----- Material for the task -----

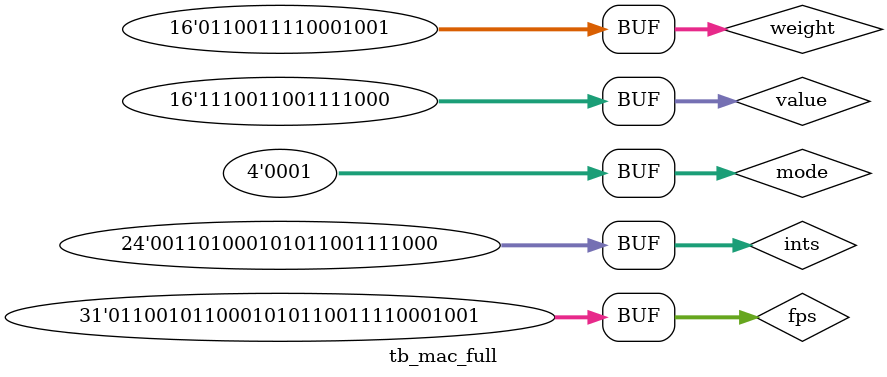
<source format=v>
module tb_mac_full();


// port **********************************************************
reg     [ 3: 0]     mode;
reg     [15: 0]     value, weight;
reg     [23: 0]     ints;   // int8 bias in
reg     [30: 0]     fps;    // fp16 bias in
wire    [23: 0]     intr;   // int8 result
wire    [30: 0]     fpr;    // fp16 bias out

// parameter *****************************************************
parameter                   mode_fp     = 0;
parameter                   mode_int_s  = 1;
parameter                   mode_int_m  = 2;
parameter                   mode_int_l  = 3;
parameter                   exp_zero    = 5'h0c;


mac_full mac_full(
    .mode(mode),
    .value(value),
    .weight(weight),
    .ints(ints),
    .fps(fps),
    .intr(intr),
    .fpr(fpr)
);

initial begin
    mode    =   1'b1 << mode_int_s;
    value   =   16'he678;
    weight  =   16'h6789;
    ints    =   24'h12345678;
    fps     =   { 5'h19, 25'h0c56789 };
    #1
    mode    =   1'b1 << mode_int_m;
    #1
    mode    =   1'b1 << mode_int_l;
    #1
    mode    =   1'b1 << mode_fp;

end

endmodule
</source>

-----

# Task description:
Output every record verbatim, excluding any picture it contains.

# Response area:
<source format=v>
module tb_mac_full();


// port **********************************************************
reg     [ 3: 0]     mode;
reg     [15: 0]     value, weight;
reg     [23: 0]     ints;   // int8 bias in
reg     [30: 0]     fps;    // fp16 bias in
wire    [23: 0]     intr;   // int8 result
wire    [30: 0]     fpr;    // fp16 bias out

// parameter *****************************************************
parameter                   mode_fp     = 0;
parameter                   mode_int_s  = 1;
parameter                   mode_int_m  = 2;
parameter                   mode_int_l  = 3;
parameter                   exp_zero    = 5'h0c;


mac_full mac_full(
    .mode(mode),
    .value(value),
    .weight(weight),
    .ints(ints),
    .fps(fps),
    .intr(intr),
    .fpr(fpr)
);

initial begin
    mode    =   1'b1 << mode_int_s;
    value   =   16'he678;
    weight  =   16'h6789;
    ints    =   24'h12345678;
    fps     =   { 5'h19, 25'h0c56789 };
    #1
    mode    =   1'b1 << mode_int_m;
    #1
    mode    =   1'b1 << mode_int_l;
    #1
    mode    =   1'b1 << mode_fp;

end

endmodule
</source>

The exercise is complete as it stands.